> _What you have to do_
Copy every line of the data below word for word, and leave the pictures out of your answer.

> _Extracted entries_
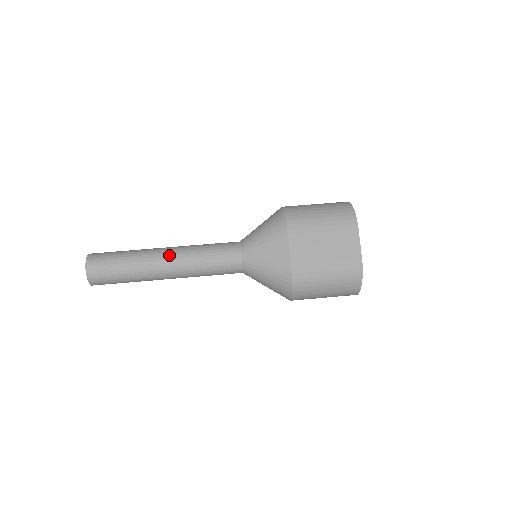
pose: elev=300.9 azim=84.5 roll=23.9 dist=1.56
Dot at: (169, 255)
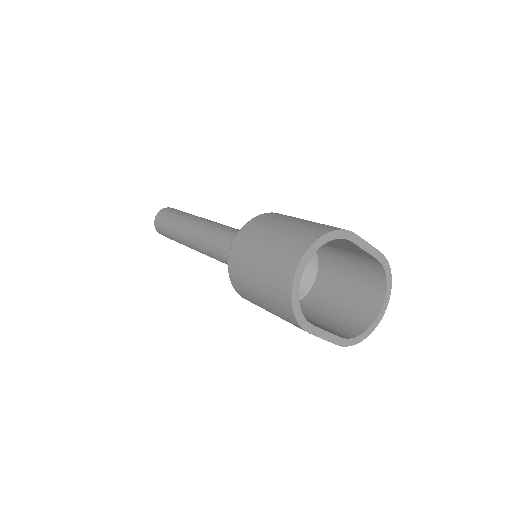
Dot at: occluded
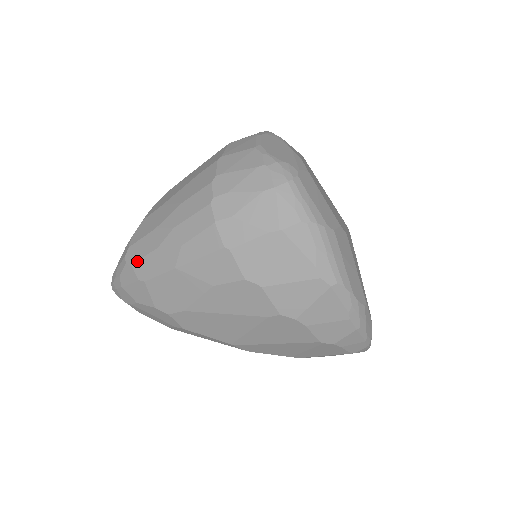
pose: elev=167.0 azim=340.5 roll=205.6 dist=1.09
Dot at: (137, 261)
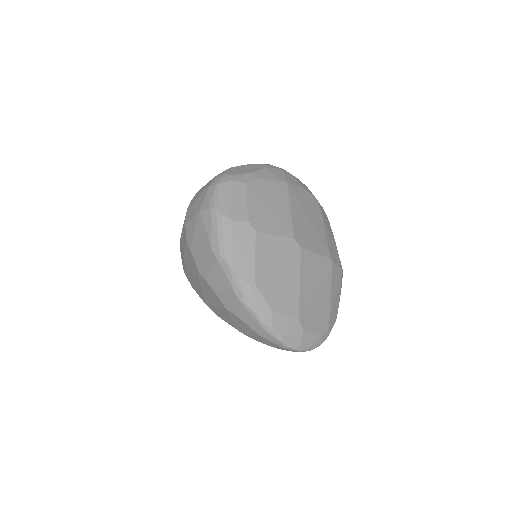
Dot at: occluded
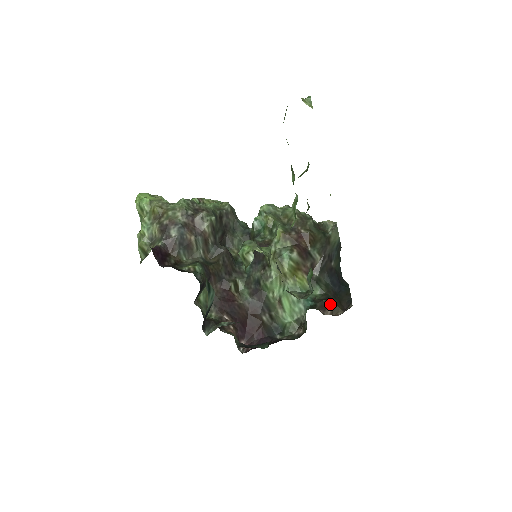
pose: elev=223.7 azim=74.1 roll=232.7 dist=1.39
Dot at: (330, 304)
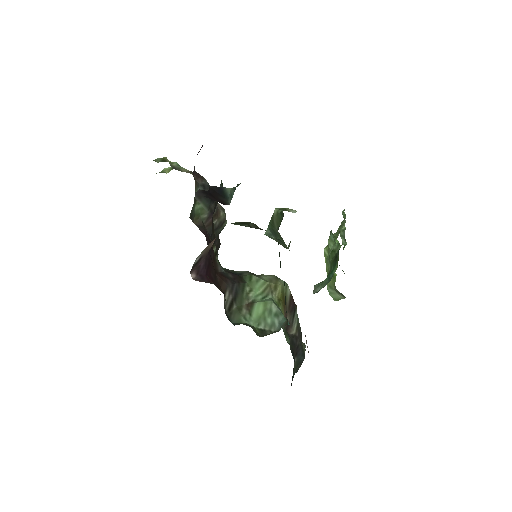
Dot at: occluded
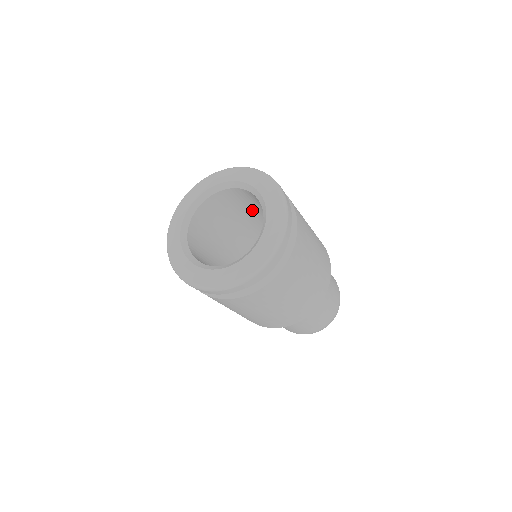
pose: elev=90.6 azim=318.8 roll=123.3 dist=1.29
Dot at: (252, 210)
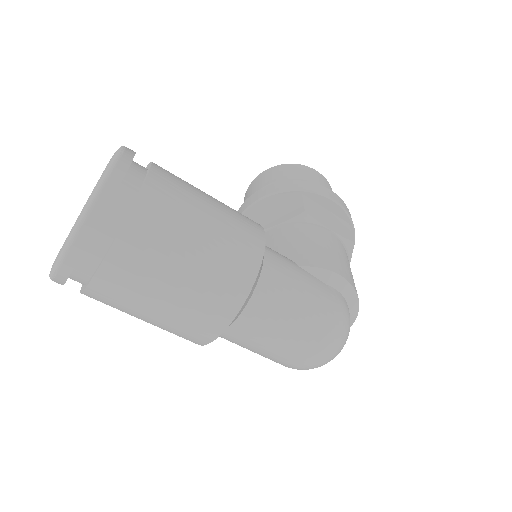
Dot at: occluded
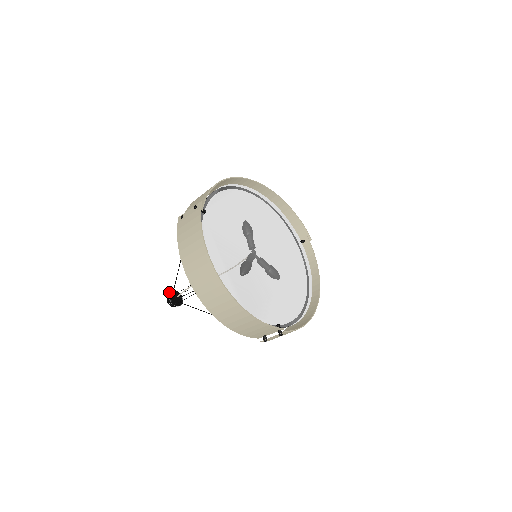
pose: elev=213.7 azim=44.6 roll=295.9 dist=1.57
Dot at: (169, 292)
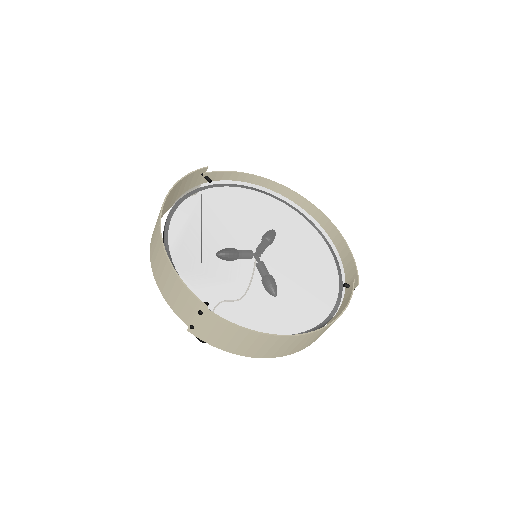
Dot at: occluded
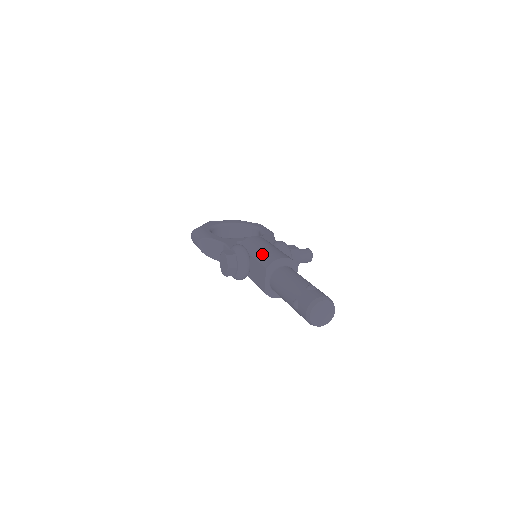
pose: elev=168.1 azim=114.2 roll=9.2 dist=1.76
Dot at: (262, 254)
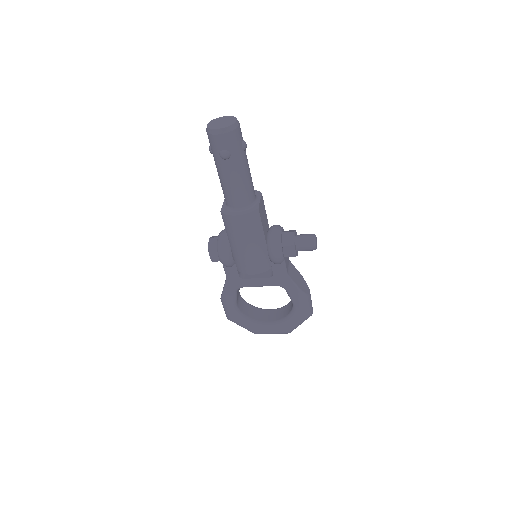
Dot at: occluded
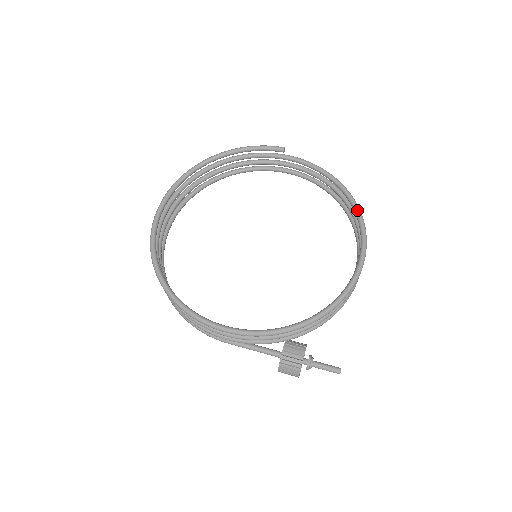
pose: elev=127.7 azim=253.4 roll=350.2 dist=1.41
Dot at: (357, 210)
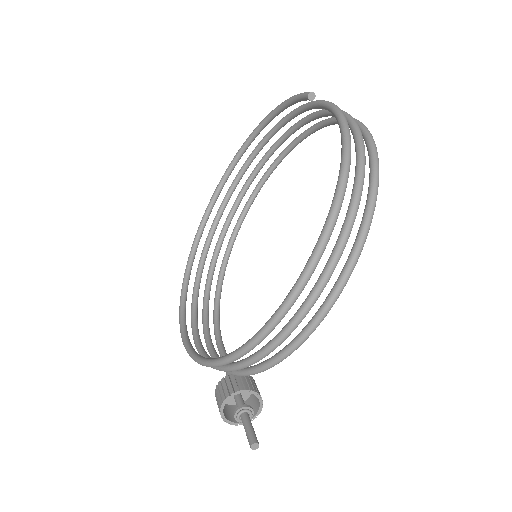
Dot at: (332, 200)
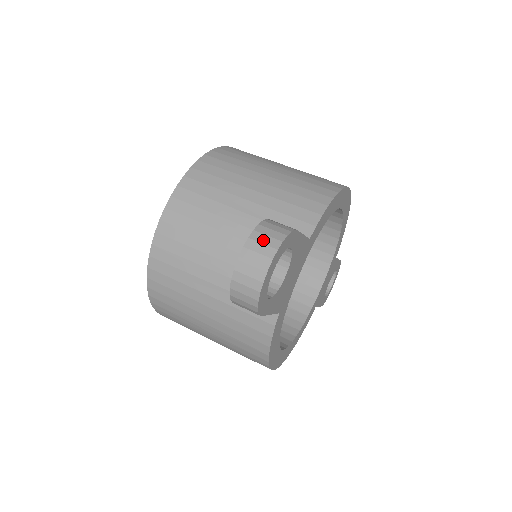
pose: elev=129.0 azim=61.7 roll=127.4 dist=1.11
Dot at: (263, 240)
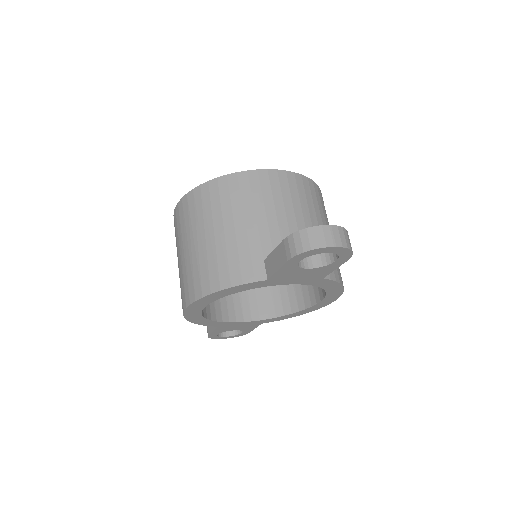
Dot at: (346, 237)
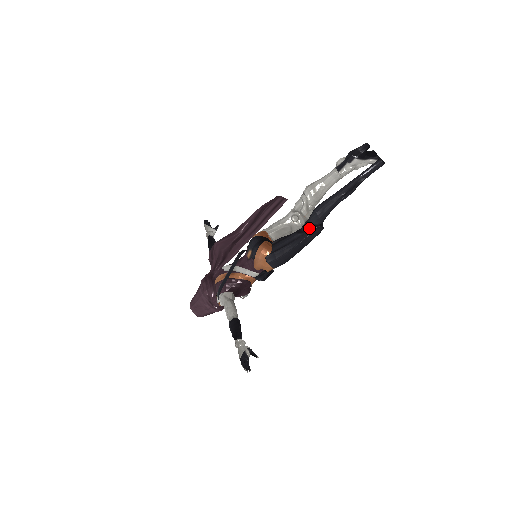
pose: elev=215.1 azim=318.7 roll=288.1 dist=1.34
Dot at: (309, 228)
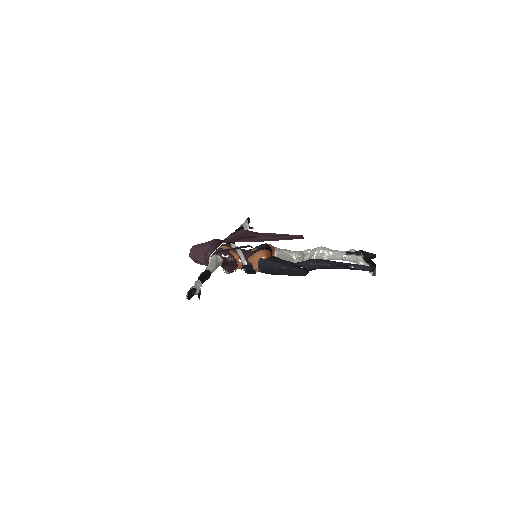
Dot at: (299, 266)
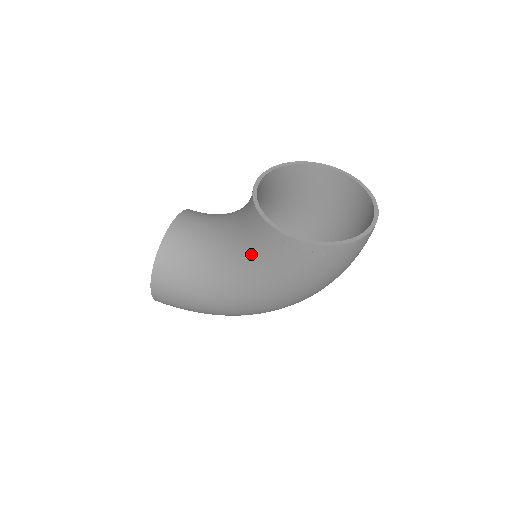
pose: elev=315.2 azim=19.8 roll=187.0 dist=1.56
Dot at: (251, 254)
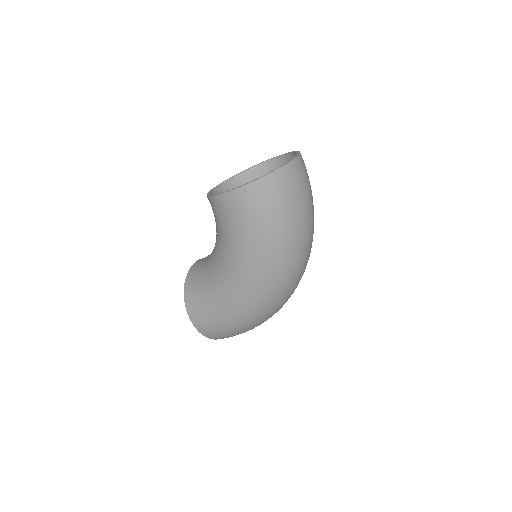
Dot at: (222, 234)
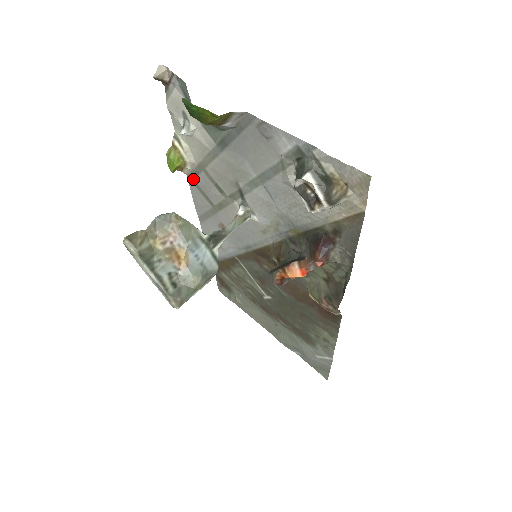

> _Result for this task_
pose: elev=300.9 azim=84.5 roll=23.9 dist=1.56
Dot at: (169, 255)
Dot at: occluded
pose: elev=167.0 azim=340.5 roll=205.6 dist=1.09
Dot at: (137, 261)
Dot at: occluded
pose: elev=223.7 azim=74.1 roll=232.7 dist=1.39
Dot at: (330, 304)
Dot at: occluded
pose: elev=90.6 azim=318.8 roll=123.3 dist=1.29
Dot at: (252, 210)
Dot at: occluded
pose: elev=213.7 azim=44.6 roll=295.9 dist=1.57
Dot at: (169, 292)
Dot at: occluded
pose: elev=168.1 azim=114.2 roll=9.2 dist=1.76
Dot at: (262, 254)
Dot at: occluded
pose: elev=127.7 azim=253.4 roll=350.2 dist=1.41
Dot at: (357, 210)
Dot at: (332, 200)
pose: elev=129.0 azim=61.7 roll=127.4 dist=1.11
Dot at: (263, 240)
Dot at: (346, 237)
pose: elev=215.1 azim=318.7 roll=288.1 dist=1.34
Dot at: (309, 228)
Dot at: (299, 266)
pose: elev=315.2 azim=19.8 roll=187.0 dist=1.56
Dot at: (251, 254)
Dot at: (222, 234)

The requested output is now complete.